Question

If \(a^2+7 a<0\), then which one of the following could be the value of \(a\) ? (A) -3 (B) 0 (C) 1 (D) 2 (E) 3

Short answer

The value of \(a\) could be -3.

Step-by-step solution

Understand the inequality

The given inequality is \(a^2 + 7a < 0\). The goal is to determine which value of \(a\) satisfies this inequality.

Factor the inequality

We factor the inequality \(a^2 + 7a < 0\) into \(a(a + 7) < 0\). This tells us that the product of two terms, \(a\) and \(a + 7\), must be negative.

Determine the points where the inequality changes sign

The critical points, where \(a(a + 7) = 0\), occur at \(a = 0\) and \(a = -7\). These are the points where the expression changes sign.

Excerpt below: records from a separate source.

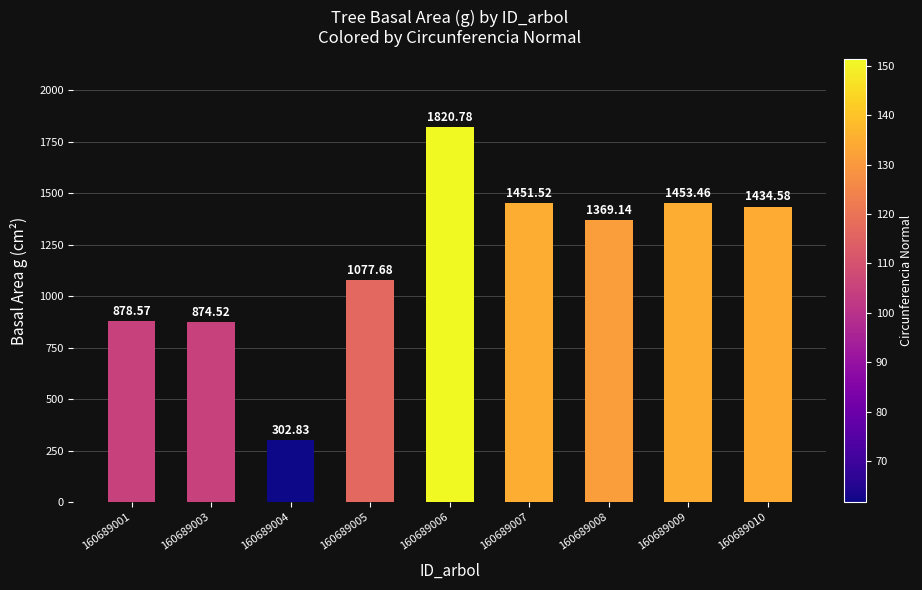

Which has a higher value, 160689007 or 160689006?

160689006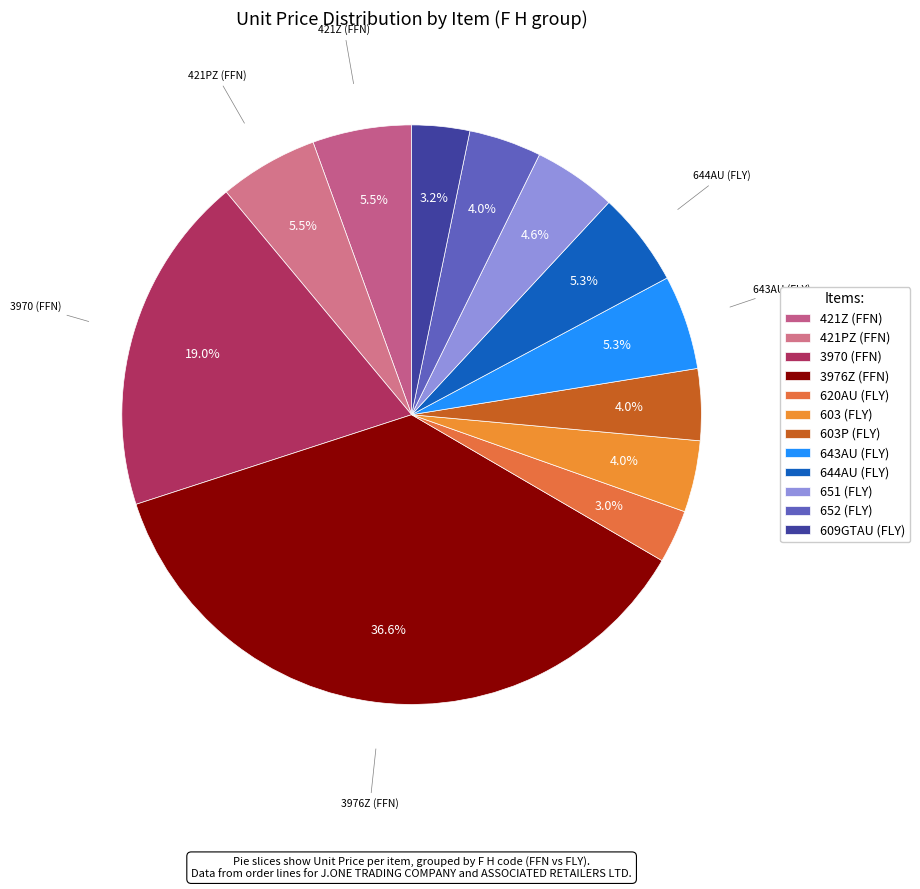

Rank the categories by value from highest to lowest.

3976Z (FFN), 3970 (FFN), 421Z (FFN), 421PZ (FFN), 643AU (FLY), 644AU (FLY), 651 (FLY), 652 (FLY), 603 (FLY), 603P (FLY), 609GTAU (FLY), 620AU (FLY)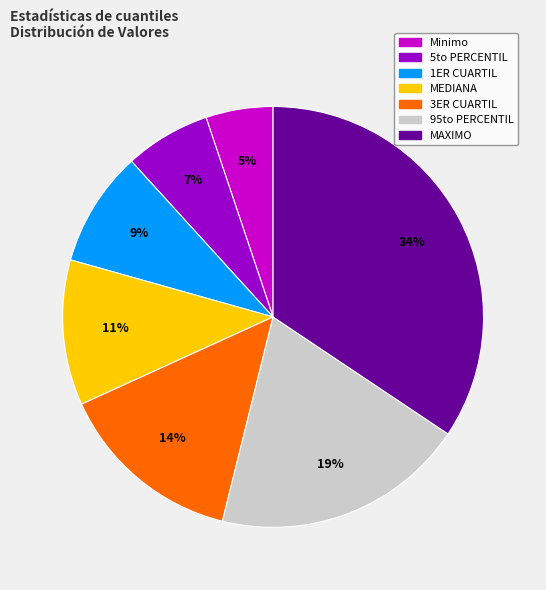

To the nearest percent, what is the difference between the largest and smallest slice percentages?

29%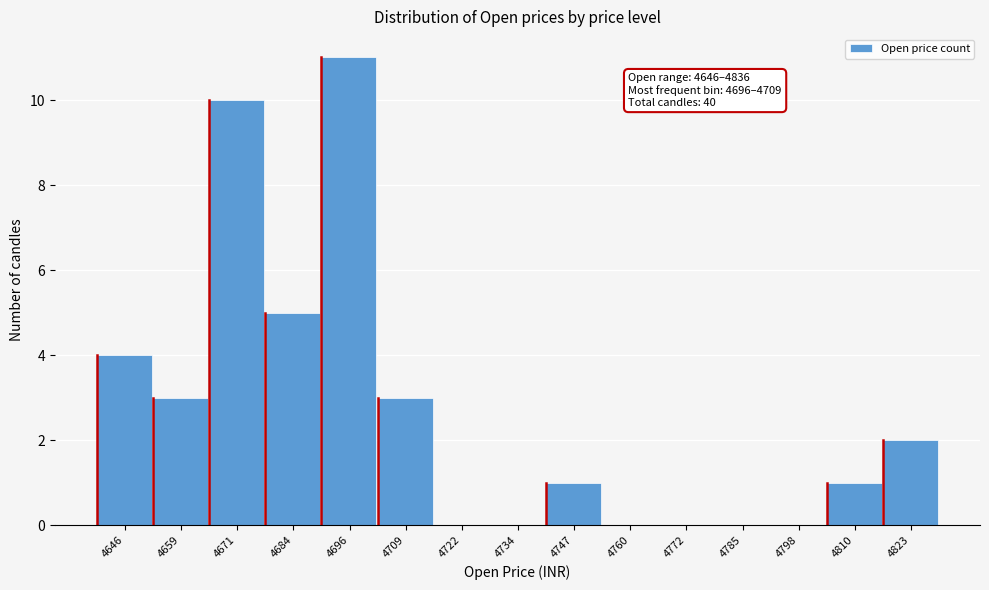

Reading right to left, transcribe all the data shown in this chart.

4823=2	4810=1	4798=0	4785=0	4772=0	4760=0	4747=1	4734=0	4722=0	4709=3	4696=11	4684=5	4671=10	4659=3	4646=4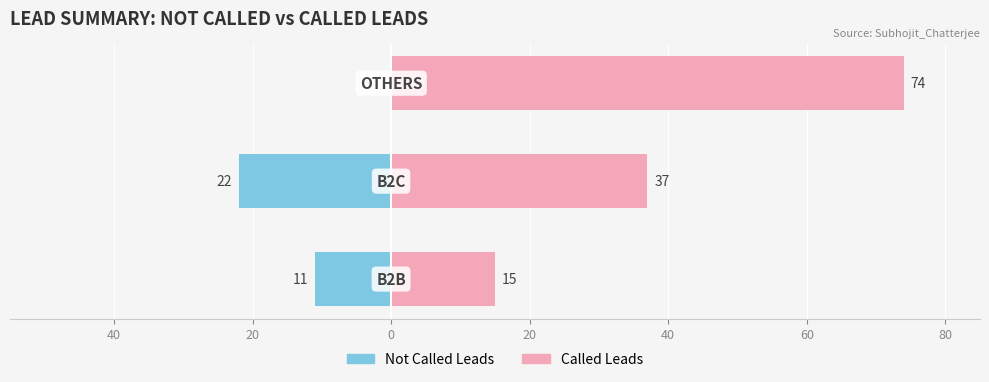

Reading right to left, what are all the values shown in this chart?

Not Called Leads: 0	-22	-11
Called Leads: 74	37	15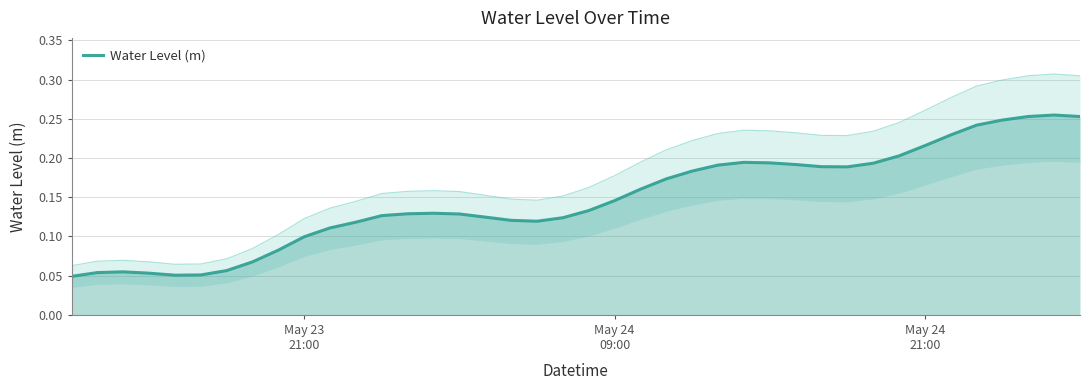

How many values are between 0 and 1?

40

Test intervals determined by critical points

The critical points divide the number line into intervals \((-\infty, -7)\), \((-7, 0)\), and \((0, \infty)\). Choose test points from each interval, such as \(a = -8\), \(a = -1\), and \(a = 1\). Substitute into the factored inequality to check where it is negative:- For \(a = -8\), \((-8)(-8 + 7) = 8 > 0\).- For \(a = -1\), \((-1)(-1 + 7) = -6 < 0\).- For \(a = 1\), \((1)(1 + 7) = 8 > 0\).

Evaluate the options for validity

Check the given options to see which fall into the interval \((-7, 0)\), where the inequality is valid:- (A) \(a = -3\) lies in \((-7, 0)\). Substitute to verify: \((-3)(-3 + 7) = -3 \times 4 = -12 < 0\). Therefore, \(a = -3\) satisfies the inequality.- (B) \(a = 0\), (C) \(a = 1\), (D) \(a = 2\), (E) \(a = 3\) do not satisfy \(a(a + 7) < 0\), as they either lie outside the interval or make the expression non-negative.

Key concepts

Inequality Problem Solving

Solving inequalities is similar to solving equations, but with a few key differences. In an inequality like the one given, \(a^2 + 7a < 0\), the expression does not equal a particular value, it simply gives a range of values that make the inequality true. The task is to find out for which values of \(a\) the expression remains below zero.

This involves several steps:

• Understanding the inequality format and analyzing its terms.
• Using algebraic manipulations, such as factoring, to simplify the inequality.
• Determining where the inequality changes from being true to false.

These steps will guide you to find out which values satisfy the inequality condition.

Factoring Inequalities

Factoring is a useful method in solving quadratics and related inequality problems. In our problem, the inequality \(a^2 + 7a < 0\) needs to be rewritten by factoring. Factoring helps to express the equation in a simpler form like \(a(a + 7) < 0\).

This factors the quadratic inequality into a product of two binomials. It's crucial because it allows determination of where the expression could change from positive to negative or vice versa as \(a\) changes.

By factoring, we create an easier path to finding where the inequality holds true, simplifying the process of finding valid solutions for \(a\).

Critical Points Analysis

Critical points are values of \(a\) where the expression equals zero. For the factorized inequality \(a(a + 7) < 0\), the critical points occur at \(a = 0\) and \(a = -7\). These points are important because they are where the inequality changes sign.

Knowing these points allows us to divide the number line into distinct intervals:

• \((-\infty, -7)\)
• \((-7, 0)\)
• \((0, \infty)\)

In these intervals, the sign of the product \(a(a + 7)\) will be constant. We can then test where the product is negative, thus solving the inequality.

Interval Testing in Inequalities

Interval testing involves choosing representative values from the intervals created by the critical points \(a = 0\) and \(a = -7\). By substituting these values into the inequality \(a(a + 7) < 0\), we determine where the inequality holds.

For each interval:

• In \((-\infty, -7)\), pick \(a = -8\). The product \((-8)(-1)\) is positive.
• In \((-7, 0)\), pick \(a = -1\). The product \((-1)(6)\) is negative.
• In \((0, \infty)\), pick \(a = 1\). The product \((1)(8)\) is positive.

These results indicate the solution set is \((-7, 0)\). Within this interval, the inequality \(a(a+7) < 0\) is satisfied, thus pinpointing viable solutions to our problem.